1. Hygienic measures are implemented and greatly respected by fans
All stadiums provide information through posters and screens. Sanitisation posts are installed vigorously in and surrounding the stadium. Brøndy IF even launched a so-called spectator journey you receive once you purchased your ticket. Six pages of detailed content tell you what to expect and how to behave. You can find an example later on in the document. Fans are being spread out in the stadium, both in terms of crowd flows as seating. Nevertheless, body searches remain an important part of the safety protocol and are still being carried out.
2. New standards for stewards, who remain pleased to return
The new hygienic protocols come with new tasks for the stewards. Remarkable is that no stewards have to perform more medical tasks.
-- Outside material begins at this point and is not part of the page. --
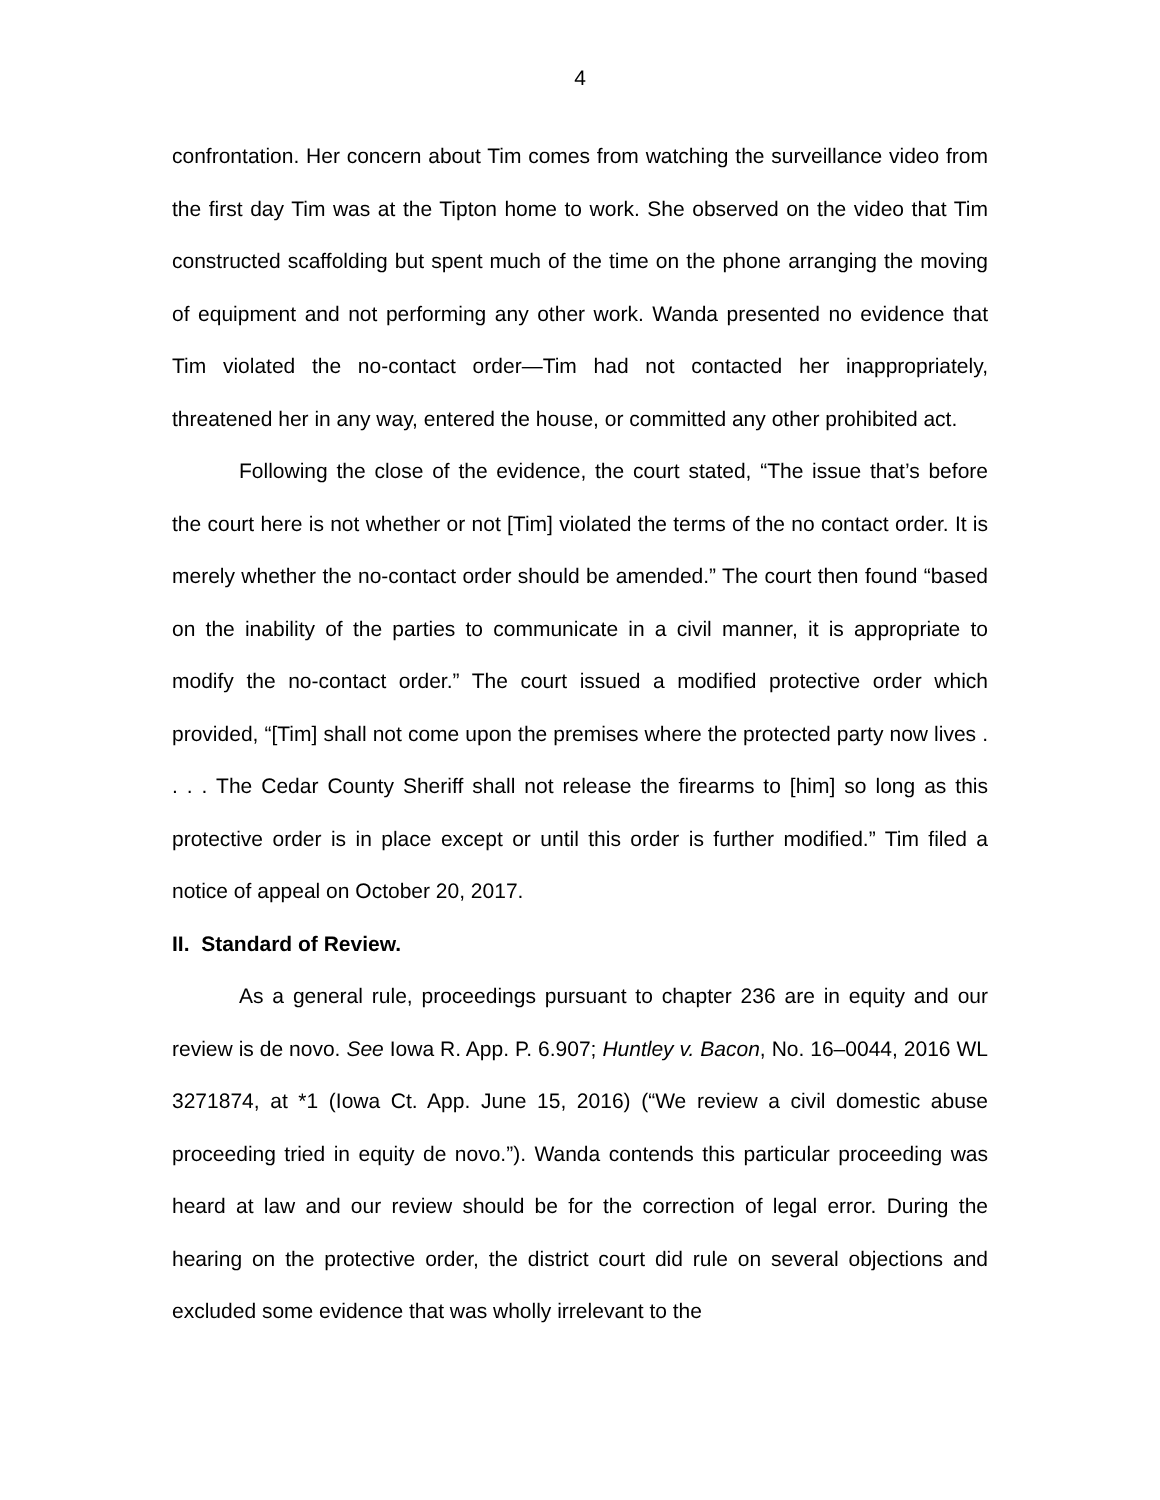4
confrontation. Her concern about Tim comes from watching the surveillance video from the first day Tim was at the Tipton home to work. She observed on the video that Tim constructed scaffolding but spent much of the time on the phone arranging the moving of equipment and not performing any other work. Wanda presented no evidence that Tim violated the no-contact order—Tim had not contacted her inappropriately, threatened her in any way, entered the house, or committed any other prohibited act.
Following the close of the evidence, the court stated, “The issue that’s before the court here is not whether or not [Tim] violated the terms of the no contact order. It is merely whether the no-contact order should be amended.” The court then found “based on the inability of the parties to communicate in a civil manner, it is appropriate to modify the no-contact order.” The court issued a modified protective order which provided, “[Tim] shall not come upon the premises where the protected party now lives . . . . The Cedar County Sheriff shall not release the firearms to [him] so long as this protective order is in place except or until this order is further modified.” Tim filed a notice of appeal on October 20, 2017.
II. Standard of Review.
As a general rule, proceedings pursuant to chapter 236 are in equity and our review is de novo. See Iowa R. App. P. 6.907; Huntley v. Bacon, No. 16–0044, 2016 WL 3271874, at *1 (Iowa Ct. App. June 15, 2016) (“We review a civil domestic abuse proceeding tried in equity de novo.”). Wanda contends this particular proceeding was heard at law and our review should be for the correction of legal error. During the hearing on the protective order, the district court did rule on several objections and excluded some evidence that was wholly irrelevant to the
They send doubtful cases towards first aid or there are even doctors present at the gates. The addition in responsibilities results in experimental steward training, like video training, online stewarding meet-ups and so on. However, these measures did not temper the enthusiasm of stewards to return. None of the interviewed stadiums had trouble finding sufficient stewards for the matches. They are most definitely keen on returning.
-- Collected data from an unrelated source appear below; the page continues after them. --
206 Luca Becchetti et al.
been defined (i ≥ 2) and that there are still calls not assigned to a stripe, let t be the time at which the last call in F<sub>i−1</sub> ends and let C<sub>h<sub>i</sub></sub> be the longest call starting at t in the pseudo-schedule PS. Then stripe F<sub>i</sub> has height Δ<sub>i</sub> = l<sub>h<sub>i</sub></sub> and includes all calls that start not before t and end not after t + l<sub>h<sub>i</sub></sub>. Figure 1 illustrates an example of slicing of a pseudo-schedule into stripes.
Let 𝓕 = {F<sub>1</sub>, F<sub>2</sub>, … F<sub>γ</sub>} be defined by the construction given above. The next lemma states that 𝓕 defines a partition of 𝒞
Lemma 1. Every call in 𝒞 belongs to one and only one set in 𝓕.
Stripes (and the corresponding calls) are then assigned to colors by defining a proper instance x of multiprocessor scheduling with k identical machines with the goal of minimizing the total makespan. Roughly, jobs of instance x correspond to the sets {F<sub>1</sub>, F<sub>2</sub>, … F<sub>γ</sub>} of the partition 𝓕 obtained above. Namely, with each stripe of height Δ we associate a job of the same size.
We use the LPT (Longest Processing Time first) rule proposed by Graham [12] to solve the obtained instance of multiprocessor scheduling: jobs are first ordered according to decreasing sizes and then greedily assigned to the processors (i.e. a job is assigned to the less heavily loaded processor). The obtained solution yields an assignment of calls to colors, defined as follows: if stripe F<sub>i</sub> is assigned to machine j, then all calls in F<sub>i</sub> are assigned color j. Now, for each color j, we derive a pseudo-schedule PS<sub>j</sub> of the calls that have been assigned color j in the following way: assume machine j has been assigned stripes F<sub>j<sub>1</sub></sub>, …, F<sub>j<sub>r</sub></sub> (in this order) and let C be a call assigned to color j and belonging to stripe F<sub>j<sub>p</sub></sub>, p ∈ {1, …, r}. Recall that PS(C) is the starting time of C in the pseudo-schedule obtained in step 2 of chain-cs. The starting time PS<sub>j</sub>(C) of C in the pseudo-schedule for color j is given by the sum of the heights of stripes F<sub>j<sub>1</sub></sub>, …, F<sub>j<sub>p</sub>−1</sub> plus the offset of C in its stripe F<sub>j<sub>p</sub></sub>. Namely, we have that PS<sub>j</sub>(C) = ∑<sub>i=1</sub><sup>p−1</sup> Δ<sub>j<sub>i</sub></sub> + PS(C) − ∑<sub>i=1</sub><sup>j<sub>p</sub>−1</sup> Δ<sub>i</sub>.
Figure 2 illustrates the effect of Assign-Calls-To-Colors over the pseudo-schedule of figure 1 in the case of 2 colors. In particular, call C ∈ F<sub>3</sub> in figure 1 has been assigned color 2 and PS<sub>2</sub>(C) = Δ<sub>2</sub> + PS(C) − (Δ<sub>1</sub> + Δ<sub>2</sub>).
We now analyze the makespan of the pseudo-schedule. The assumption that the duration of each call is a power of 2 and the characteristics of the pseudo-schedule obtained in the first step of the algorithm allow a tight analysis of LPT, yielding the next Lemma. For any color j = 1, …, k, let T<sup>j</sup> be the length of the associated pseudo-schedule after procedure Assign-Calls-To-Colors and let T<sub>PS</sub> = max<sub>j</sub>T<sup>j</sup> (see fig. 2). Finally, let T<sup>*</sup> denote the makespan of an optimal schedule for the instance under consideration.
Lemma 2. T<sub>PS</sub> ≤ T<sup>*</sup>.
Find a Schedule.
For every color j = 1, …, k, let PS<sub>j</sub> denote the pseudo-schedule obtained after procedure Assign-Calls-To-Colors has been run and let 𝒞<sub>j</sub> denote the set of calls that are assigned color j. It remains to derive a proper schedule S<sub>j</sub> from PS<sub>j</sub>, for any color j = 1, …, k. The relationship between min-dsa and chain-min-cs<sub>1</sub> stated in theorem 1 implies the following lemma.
3. Season ticket holders have priority once a stadium re-opens
All interviewed stadiums decline away fans and give priority or exclusivity to season ticket holders. Available seats are marked with stickers and Danish clubs even shuffle fans from their normal seating so everyone is in a new seat, a location strange to them. This to discourage the feeling of belonging and socializing with known fans. Ticket handling quite differs from one country to another and varies from complete manual process to automated software modules that integrate social distancing to facilitate the stadium professionals. ESSMA Corporate Partners roboticket and 3D Digital Venue are often named as software partners offering relevant tooling in ticket handling.
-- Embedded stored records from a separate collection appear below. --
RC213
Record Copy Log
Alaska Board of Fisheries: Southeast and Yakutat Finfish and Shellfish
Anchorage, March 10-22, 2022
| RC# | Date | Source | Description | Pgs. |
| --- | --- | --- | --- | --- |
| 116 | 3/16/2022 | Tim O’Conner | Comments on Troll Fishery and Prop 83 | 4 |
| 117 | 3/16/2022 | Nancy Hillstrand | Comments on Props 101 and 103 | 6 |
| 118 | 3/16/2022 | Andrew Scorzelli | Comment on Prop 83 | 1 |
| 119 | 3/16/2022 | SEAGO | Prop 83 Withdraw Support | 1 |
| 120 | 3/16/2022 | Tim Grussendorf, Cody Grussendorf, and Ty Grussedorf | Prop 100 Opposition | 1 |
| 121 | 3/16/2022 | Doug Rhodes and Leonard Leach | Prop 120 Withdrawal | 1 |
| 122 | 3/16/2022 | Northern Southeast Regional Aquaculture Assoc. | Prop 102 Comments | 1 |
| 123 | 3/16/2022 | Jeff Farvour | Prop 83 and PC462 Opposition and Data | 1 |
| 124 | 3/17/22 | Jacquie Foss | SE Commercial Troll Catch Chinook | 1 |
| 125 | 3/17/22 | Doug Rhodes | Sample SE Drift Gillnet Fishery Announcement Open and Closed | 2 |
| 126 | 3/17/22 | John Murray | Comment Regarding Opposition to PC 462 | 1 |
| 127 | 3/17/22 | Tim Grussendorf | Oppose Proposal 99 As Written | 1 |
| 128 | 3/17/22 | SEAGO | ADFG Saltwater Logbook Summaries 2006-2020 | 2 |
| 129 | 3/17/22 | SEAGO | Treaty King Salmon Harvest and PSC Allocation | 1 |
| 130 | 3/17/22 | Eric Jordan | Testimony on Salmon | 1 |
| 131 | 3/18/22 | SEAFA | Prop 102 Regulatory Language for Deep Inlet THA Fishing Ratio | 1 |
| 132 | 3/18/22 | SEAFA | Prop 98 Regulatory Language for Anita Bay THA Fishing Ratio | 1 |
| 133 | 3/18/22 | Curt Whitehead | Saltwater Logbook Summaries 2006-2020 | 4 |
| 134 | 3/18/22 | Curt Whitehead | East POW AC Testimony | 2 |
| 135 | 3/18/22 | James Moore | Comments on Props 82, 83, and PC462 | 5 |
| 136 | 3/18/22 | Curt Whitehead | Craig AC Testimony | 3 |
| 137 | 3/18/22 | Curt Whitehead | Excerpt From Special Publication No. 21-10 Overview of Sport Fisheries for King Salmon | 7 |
4. Profits are not main reason to resume operations in stadiums
The stadium managers we spoke to were unanimous: operating a stadium with a small(er) number of fans is not profitable, not even by far. Other reasons prevail to re-open stadiums, such as sportive aspirations of completing and even winning a season.
5. Uncertainty on next season regulations and sales
Up to today, uncertainty rules with regard to next season. The majority of countries lack certainty when it comes to government regulations. Nevertheless, the renewals of season tickets have started and is successful according to various clubs. The fans remain loyal to their club and show support through the renewal.